I like this case a good looking case. 
Hows the noise levels? I have been looking for a new case with quite fans and a sleek look while being simi-small.
Would you say this is better than NZXT H2?


----------



## Sir B. Fannybottom (Sep 28, 2011)

I love the FD cases, but I've always found them to be too big.. this solves my problems with it  Too bad it wouldn't fit ATX right


----------



## MilkyWay (Sep 28, 2011)

Delta6326 said:


> Nice review!
> 
> I like this case a good looking case.
> Hows the noise levels? I have been looking for a new case with quite fans and a sleek look while being simi-small.
> Would you say this is better than NZXT H2?



Build quality of the Fractal cases are better than the NZXT H2, just check out the many comparisons people have done. Ive seen a few on youtube.

Great case, i like how they managed to keep all the features but put it in a slightly smaller form factor. Some of the pictures make the Define Mini look small but others make it only look marginally smaller than the R3. Overall great choice for a quite mini pc or htpc.


----------



## fusionblu (Sep 28, 2011)

I have one of these that I'm using for an i5 760 system and in some ways this case is an improved version of the Fractal Design Define R3 since it has USB 3.0, you can remove a HDD tray (it was first introduced with the Arc Midi which came out sometime after the Define Midi R3 was released) and the side panels and other parts of the case are a lot more solid (than the R3) too which makes this case considerably heavier than most normal Mini-ITX PC cases.

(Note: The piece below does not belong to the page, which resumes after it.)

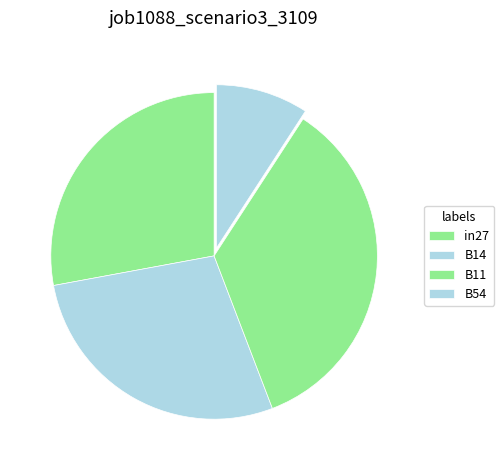

Does any single category account for the majority?

No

With the case being small the ideal cooler to use would be Water Cooler such as the Corsair Hydro H80 (I intend to use this when I put my new i5 Sandybridge system into my Mini Define case) since that shouldn't take up as much room as most Air Coolers would and it wouldn't block any RAM slots either.

All in all this is a good case and it certainly looks nice when side by side with it's older brother case, the Define Midi R3.


----------



## Delta6326 (Sep 28, 2011)

fusionblu said:


> I have one of these that I'm using for an i5 760 system and in some ways this case is an improved version of the Fractal Design Define R3 since it has USB 3.0, you can remove a HDD tray (it was first introduced with the Arc Midi which came out sometime after the Define Midi R3 was released) and the side panels and other parts of the case are a lot more solid (than the R3) too which makes this case considerably heavier than most normal Mini-ITX PC cases.
> 
> With the case being small the ideal cooler to use would be Water Cooler such as the Corsair Hydro H80 (I intend to use this when I put my new i5 Sandybridge system into my Mini Define case) since that shouldn't take up as much room as most Air Coolers would and it wouldn't block any RAM slots either.
> 
> All in all this is a good case and it certainly looks nice when side by side with it's older brother case, the Define Midi R3.



Post back here once your done with the build, I would like to know how it goes and the sound level, if I get one I also want to put in a H80.


----------